Histological comparison reveals enhanced homogeneity in 3D-ALi organoids: (A) Hematoxylin–Eosin colorations of organoid sections from 3D-i organoids, and (B) 3D-ALi organoids at 6 weeks of differentiation. (C) Neuronal maturation of midbrain organoids on poly-ornithine laminin observed in immersion (upper side) and in an air–liquid culture interface (lower side) using immunofluorescence with Anti-TUBB3 (red)/TH (green) and DAPI (blue) staining after 6 weeks of differentiation (including 2 weeks of culture on poly-ornithine laminin). On the right: scanning electron microscopy images showing neuronal networks in both 3D-i and 3D-ALi organoids, and large flattened cells (indicated by black arrows) specifically observed in 3D-i organoids. (D) Immunostaining of organoid sections after 6 weeks of differentiation showing the expression of the following markers: TH (green), NURR1 (red), LMX1A (green), TUBB3 (red), FOXA2 (green), KI67 (red), DDC (green), and MAP2 (red). All nuclei were stained with Hoechst (blue). The respective scale bars are indicated in each image.

Figure 4

3D-ALi organoids contain a high yield of neural cells: (A) UMAPs showing different clusters present in 2D cells at Day 0, in 3D-i organoids, and in 3D-ALi organoids after 6 weeks of differentiation (from left to right); (B) heatmap displaying cell type annotation scores, with each row representing a reference cell subtype and each column representing a cluster from our dataset. Scores are color-coded: positive scores are shown in shades of blue, and negative scores in shades of red.
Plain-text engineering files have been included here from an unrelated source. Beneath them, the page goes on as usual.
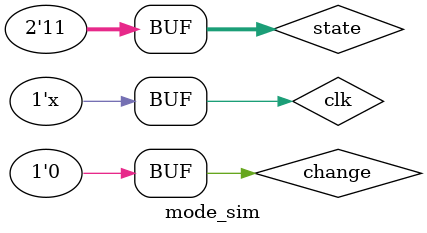
<source format=v>
`timescale 10ns / 1ps


module mode_sim(

    );
    reg [1:0] state;
    reg change,clk;
    wire [2:0]  mode; 
    select_mode  sm(change,clk, state,mode );
    
    initial
    begin
    clk=0;
    change=0;
    state=2'b00;
    change=#2 1;
    change=#2 0;
    
    state=#2 2'b01;
    
    change=#2 1;
    change=#2 0;
    
    change=#2 1;
    change=#2 0;
    
    change=#2 1;
    change=#2 0; 
      
      
    change=#2 1;
    change=#2 0; 
     
    change=#2 1;
    change=#2 0; 
     
    change=#2 1;
    change=#2 0; 
     
    change=#2 1;
    change=#2 0;  
     
    state=#2 2'b10;
     
    change=#2 1;
    change=#2 0;  
       
    state=#2 2'b11;    
    change=#2 1;
    change=#2 0; 
       
    change=#2 1;
    change=#2 0;
       
    change=#2 1;
    change=#2 0;
       
    change=#2 1;
    change=#2 0; 
              
    change=#2 1;
    change=#2 0; 
        
    change=#2 1;
    change=#2 0; 
        
    change=#2 1;
    change=#2 0; 
     
    end
  
    always #1 clk=~clk;
   // always #5 clk_div=~clk_div;
    
    
endmodule

</source>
Darker colors indicate stronger associations—either positive or negative—between clusters and cell subtypes. (C) Table showing the number of cells per cluster across all conditions, along with their corresponding annotated cell types. (D) Pie-chart showing the proportion of different cell types found in 3D-i organoids; (E) pie-chart showing the proportion of different cell types found in 3D-ALi organoids. (Orange color: neurons, yellow color: neural progenitors, radial glia cells and astrocytes, pink color: HSC and common myeloid multipotent progenitors, green color: fibroblasts, epithelial and muscle like-cells).

Figure 5

3D-ALi organoids showed a high degree of synchronization of their electrical signal: (A) (From left to right): Schematic illustration of the experimental procedure, the theoretical expected extracellular signal, picture of the microelectrode Array chip used in this experiment, microscopy picture of 3D-i organoids under the electrodes (shown with small black arrow on right), microscopy picture of 3D-ALi organoids under the electrodes; (B) raw recording of the electrical signal in immersion organoids (left) and in air–liquid interface organoids after 4 months of differentiation (right); (C) from left to right, graphs showing the time course (50 days) measurement of mean frequency of electrical activity, mean amplitude, number of spikes, and number of bursts in 3D-i organoids and; (D) in 3D-ALi organoid; (E) pictures of the electrical signal over time and recorded on 3 independent electrodes in 3D-i organoids (on left) and 3D-ALi organoids (on right); (F) principal component analysis graph, showing spike sorting in 3D-i (left) and in 3D-ALi organoids (right). (Each point represents a spike. Each color represents a cluster).